The published salaries for top executives is only part of the story. Raises and promotion increases for individual administrators this year far outpaced the salary increase pools of 3.8 to 5% for faculty, staff, and service workers. Consider:
• In addition to a bonus of $21,000, the dean of UVM's modest-sized College of Engineering, Math, and Statistics received a 9% raise, bringing his salary from $220,964 to $240,182. Salary.com lists the U.S. median salary for an engineering dean in 2009 as $192,149.
• When two mid-level professors were promoted to associate dean, they received promotion increases of $44,302 and $51,822, bringing their salaries to between $110,000 and $121,000. Salary.com lists the median salary for an associate dean of undergraduate education as $84,194.
Through UVM's "boom years" of 2002 to 2008--when, according to UVM Sourcebooks, tuition revenues increased by nearly 50%--the increase in the size and cost of administration came at the expense of academic programs. The pool for unionized faculty salaries as a share of tuition revenues fell by 12%. According to Sourcebooks, the majority of new faculty brought in to teach the 30%-bigger student body were given contingent rather than long-term, tenure-track positions.

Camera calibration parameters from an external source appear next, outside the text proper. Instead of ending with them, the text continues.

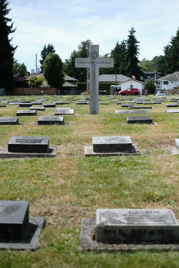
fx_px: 395
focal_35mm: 53
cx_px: 92
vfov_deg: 37.5
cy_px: 128
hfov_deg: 25.5
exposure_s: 1/8000
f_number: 2.2
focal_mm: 33
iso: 160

As we look ahead to lean years--and consider how we will meet the educational needs and expectations of students who will take care in deciding where to spend their tuition dollars--it is time for UVM to reassess the unrealistic size and expense of its administration. For instance, through salary reductions and position cuts at the top, the administration could return to its 2002 salary pool for top executives, realizing an immediate savings of more than $6 million annually.

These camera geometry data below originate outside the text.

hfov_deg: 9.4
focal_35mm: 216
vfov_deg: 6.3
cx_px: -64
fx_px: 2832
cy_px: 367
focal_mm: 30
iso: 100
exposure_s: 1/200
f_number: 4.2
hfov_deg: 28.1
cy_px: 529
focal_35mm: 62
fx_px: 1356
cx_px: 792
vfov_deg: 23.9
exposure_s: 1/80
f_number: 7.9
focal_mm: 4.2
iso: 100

Or--taking President Fogel at his word that we should use the financial crunch as an opportunity to imagine a better UVM--consider this proposal: that no administrator draw a salary more than 30% above what the Sourcebook lists as a full professor's average salary. Such a proposal would bring down the president's base salary from $322,563 to $130,000--and would have the added bonus of pulling down all other administrative salaries that have soared with the president's in the past six years.
True, our current president and many in his administration might choose to pack their bags. True, UVM would not be offering salaries that are competitive on the national higher-ed administration market. But maybe that's what UVM, valued by students for the attention faculty and staff give to undergraduate education, needs: Not career and corporate-oriented administrators but faculty and staff who, after years of commitment to UVM, serve in a downsized administration for modest pay increases, then return to the classrooms, labs, and academic support offices where a university's people are most needed.